08:49Mais là, c'est vrai que cet affichage-là, même s'il est positif, même s'il montre
08:52qu'il y a en tout cas une sensibilité de la grande distribution au sort des paysans
08:58français, ça reste une toute petite partie de ce qui va se jouer dans nos assiettes dans
09:02ces prochains mois.
09:03Est-ce que c'est une faute, justement, de Michel-Édouard Leclerc de ne pas avoir pris
09:06part à cette réunion ?
09:07Michel-Édouard Leclerc, il fait toujours cavalier seul, ça a toujours été sa règle.
09:10Il y a deux ans, on en parlait pour ses histoires de paniers anti-inflation.
09:13Il n'est pas allé à Bercy, il veut se démarquer.
09:16On rappelle que Leclerc, c'est le leader de la grande distribution en France, à 25%
09:20de parts de marché.
09:21Jamais une enseigne de grande distribution n'a été aussi puissante en France.
09:26Alors, quelque part, il y a deux aspects un petit peu dans son refus de venir.
09:31D'abord, il montre que c'est le leader, qu'il n'a pas à se mêler aux autres.

CONSIGNES:
**A)** Répondez à ces questions sur l'extrait consacré à Michel-Édouard Leclerc :
(i) Quelle part de marché l'extrait attribue-t-il à Leclerc en France ?
(ii) Où Michel-Édouard Leclerc n'est-il pas allé ?
(iii) Pour quelles histoires parlait-on de lui il y a deux ans ?
**B)** Poursuivez l'extrait consacré à Michel-Édouard Leclerc après sa dernière phrase.

DONNÉES:
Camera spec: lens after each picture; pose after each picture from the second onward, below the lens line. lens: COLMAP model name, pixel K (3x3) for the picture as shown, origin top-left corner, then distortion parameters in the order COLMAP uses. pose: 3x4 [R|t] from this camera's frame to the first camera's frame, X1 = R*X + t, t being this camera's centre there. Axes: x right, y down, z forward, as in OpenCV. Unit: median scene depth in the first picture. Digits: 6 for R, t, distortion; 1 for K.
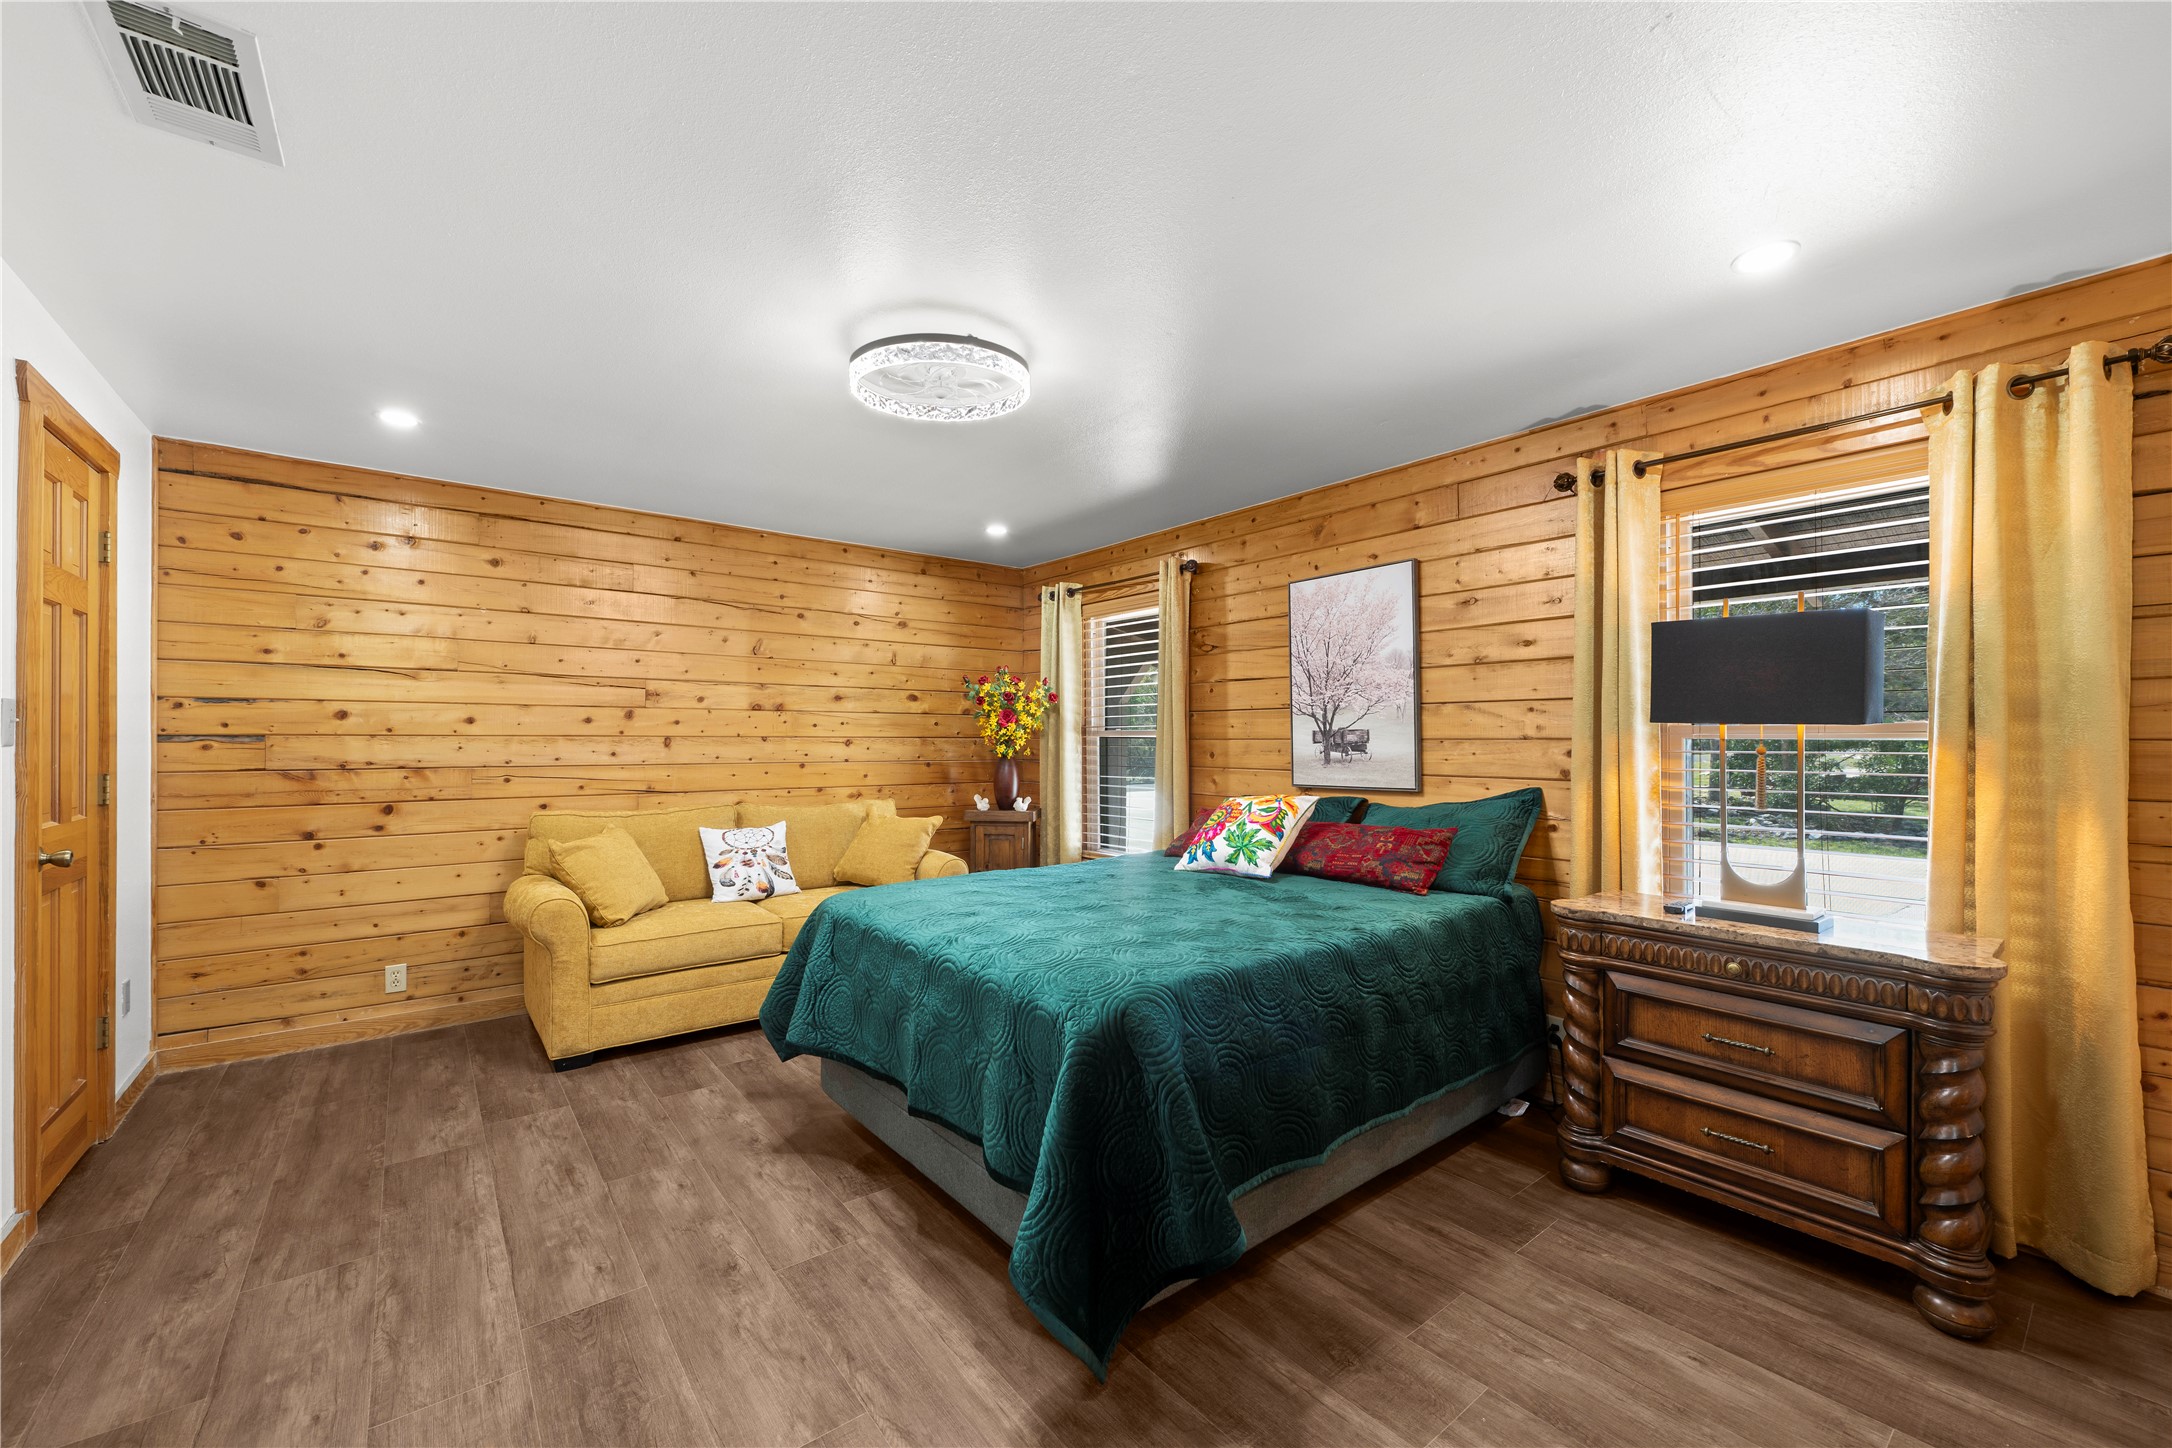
lens RADIAL K [[847.4, 0, 1086.0], [0, 847.4, 724.0], [0, 0, 1]] dist [-0.001367, -0.000279]
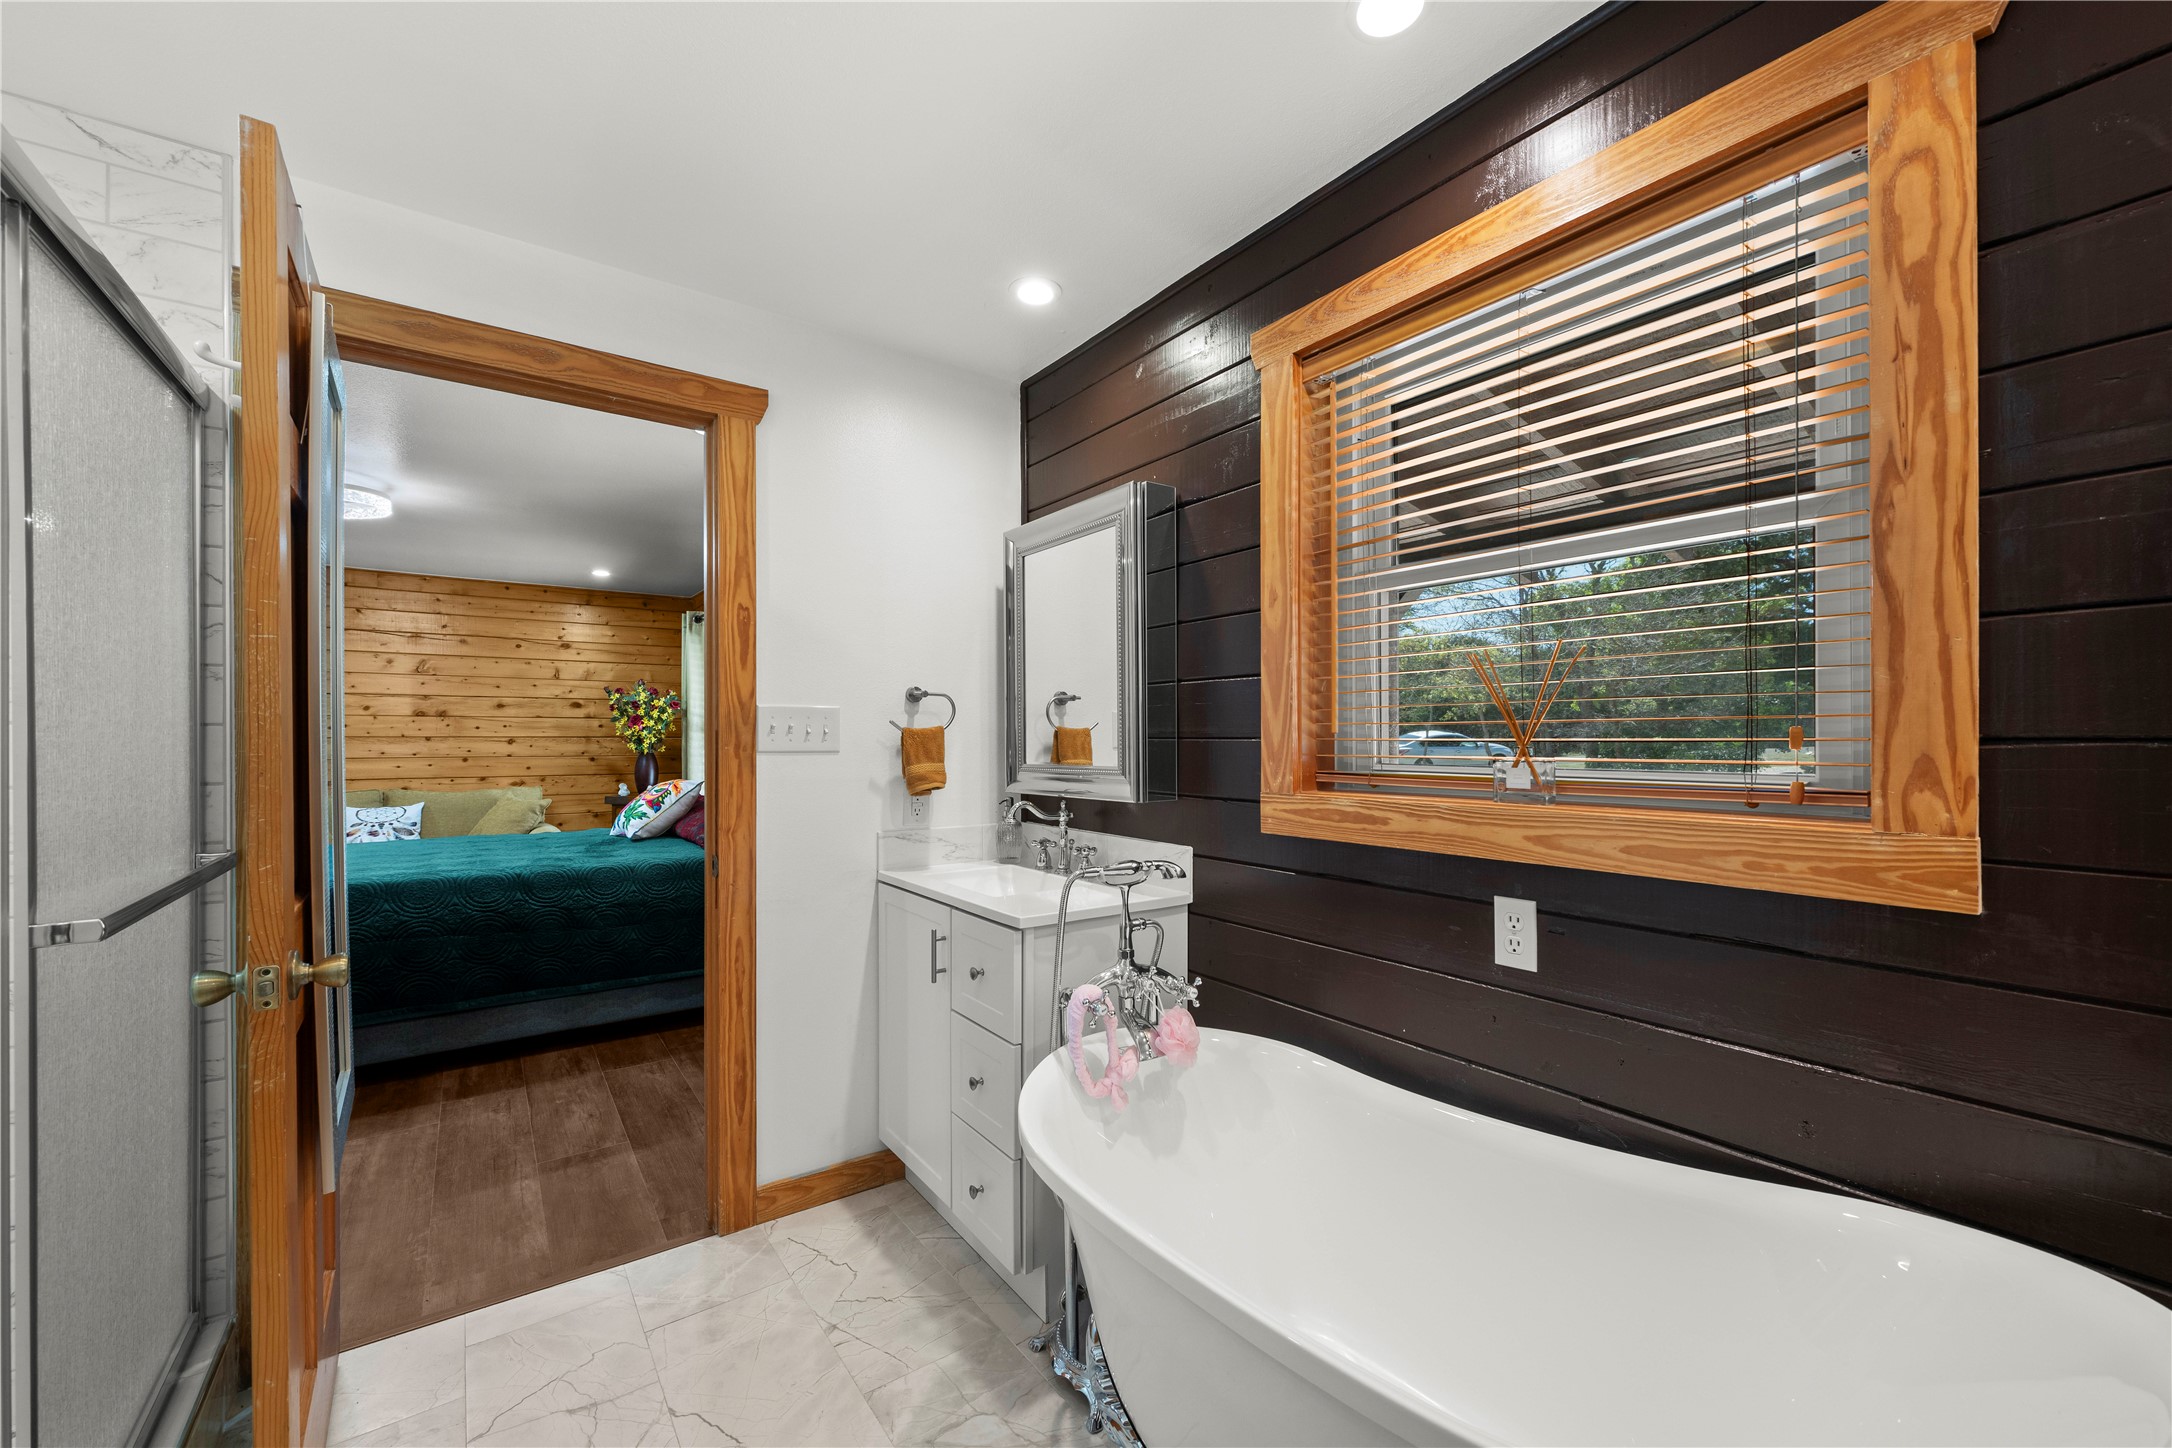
lens RADIAL K [[847.4, 0, 1086.0], [0, 847.4, 724.0], [0, 0, 1]] dist [-0.001367, -0.000279]
pose [[0.999098, -0.002322, -0.042397, 0.653698], [0.002411, 0.999995, 0.002039, -0.004456], [0.042392, -0.002139, 0.999099, -0.225912]]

RÉPONSES PAR NUMÉRO:
**A)**
(i) 25 % de parts de marché.
(ii) À Bercy.
(iii) Pour ses histoires de paniers anti-inflation.

**B)**
09:34Un petit peu comme on pourrait comparer ça dans un univers de produits très différents.
09:39Apple, par exemple, quand ils vendent des produits, ils se savent leader, ils veulent
09:43dans les magasins, des corners à leur marque, ils ne veulent pas se mêler aux autres.
09:45Moi, je suis le champion, Lidl, c'est un petit peu finalement… Pardon, Leclerc, c'est
09:50un peu l'Apple de la grande distribution, si on peut dire.
09:54Je reste sur ma liste, je suis le moins cher, je ne veux pas me mêler aux autres et quand
09:58il y a des initiatives qui rassemblent toute la grande distribution, moi, je fais cavalier
10:02seul.
10:03Ensuite, le deuxième élément qui fait que Leclerc était absent, c'est en tout cas
10:07ce qu'il avait raconté sur BFMTV il y a quelques jours, c'est que lui, il dit « je
10:14ne veux pas me mêler à ce coup de com', parce que c'est de l'affichage, c'est
10:18beaucoup d'affichage.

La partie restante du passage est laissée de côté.